Em seu site, a autora responde duas perguntas que diz serem frequentes em qualquer entrevista da qual ela participe. A primeira é por qual razão ela decidiu escrever a história de Julián. Ela então detalha um momento de sua vida em que ouviu adultos se questionando sobre como contariam sobre uma pessoa trans às crianças da família, e isso a fez pensar sobre o que existia na literatura que abordasse o tema do ponto de vista de uma criança ao invés de se contar a elas.
“Eu queria fazer uma história sobre o momento em que uma criança revela algo essencial sobre quem ela é e é reconhecida com amor. É uma história sobre pertencimento.”

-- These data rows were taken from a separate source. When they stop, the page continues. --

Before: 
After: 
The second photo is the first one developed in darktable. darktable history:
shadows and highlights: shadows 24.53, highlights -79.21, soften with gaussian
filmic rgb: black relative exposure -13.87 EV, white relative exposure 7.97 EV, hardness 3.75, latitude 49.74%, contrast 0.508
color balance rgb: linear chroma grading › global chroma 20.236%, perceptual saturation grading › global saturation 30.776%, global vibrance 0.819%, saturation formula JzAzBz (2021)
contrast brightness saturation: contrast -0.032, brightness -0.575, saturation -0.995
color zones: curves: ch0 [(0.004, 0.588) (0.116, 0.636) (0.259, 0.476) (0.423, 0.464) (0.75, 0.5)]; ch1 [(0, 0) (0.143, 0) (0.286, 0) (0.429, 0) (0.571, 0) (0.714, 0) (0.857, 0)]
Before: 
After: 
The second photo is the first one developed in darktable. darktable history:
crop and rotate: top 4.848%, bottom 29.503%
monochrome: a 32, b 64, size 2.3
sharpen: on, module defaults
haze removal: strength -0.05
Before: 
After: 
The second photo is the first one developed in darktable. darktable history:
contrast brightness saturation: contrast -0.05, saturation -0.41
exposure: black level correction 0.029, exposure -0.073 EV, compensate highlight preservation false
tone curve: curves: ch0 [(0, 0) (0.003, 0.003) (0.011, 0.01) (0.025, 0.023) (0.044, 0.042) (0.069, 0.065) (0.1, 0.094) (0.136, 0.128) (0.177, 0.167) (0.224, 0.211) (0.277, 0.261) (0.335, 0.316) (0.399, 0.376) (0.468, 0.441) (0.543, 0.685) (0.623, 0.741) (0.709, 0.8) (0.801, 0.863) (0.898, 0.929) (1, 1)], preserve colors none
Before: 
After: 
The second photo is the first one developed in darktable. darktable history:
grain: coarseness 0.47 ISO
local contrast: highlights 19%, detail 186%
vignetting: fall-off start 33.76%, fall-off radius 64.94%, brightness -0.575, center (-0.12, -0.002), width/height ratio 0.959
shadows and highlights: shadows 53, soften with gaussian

Quanto à segunda pergunta, ela responde sobre o fato de ser uma mulher branca cis escrevendo sobre uma família afro-latina e uma criança trans. Jessica compartilha que passou seis anos, o tempo que demorou para concluir o livro, se fazendo infinitas perguntas. Se as pessoas que poderiam se reconhecer no livro se sentiriam traídas por ela estar contando uma história que não pertencia a ela; se isso seria apropriação cultural; se ela acabaria deixando passar algum estereótipo por não ser a vivência dela... por fim, ela decide por escrever e pesquisar o máximo possível, lendo, conversando com outras pessoas, como forma de tornar a história de Julián a mais sincera possível e sem nenhuma ilusão que seu privilégio branco e hétero pudesse a prevenir de enxergar em sua escrita. A autora diz que, embora o background dos personagens fosse diferente do seu, no final das contas, a história era sobre o desejo de ser visto, compreendido, e isso era algo que ela sentia.
Julián é uma sereia poderia facilmente ser mais um clichê sobre aceitarmos o “diferente” (e o que é ser “normal, não é mesmo?) um sermão ilustrado. Mas como lemos na quarta capa: é uma celebração do respeito e do amor incondicional.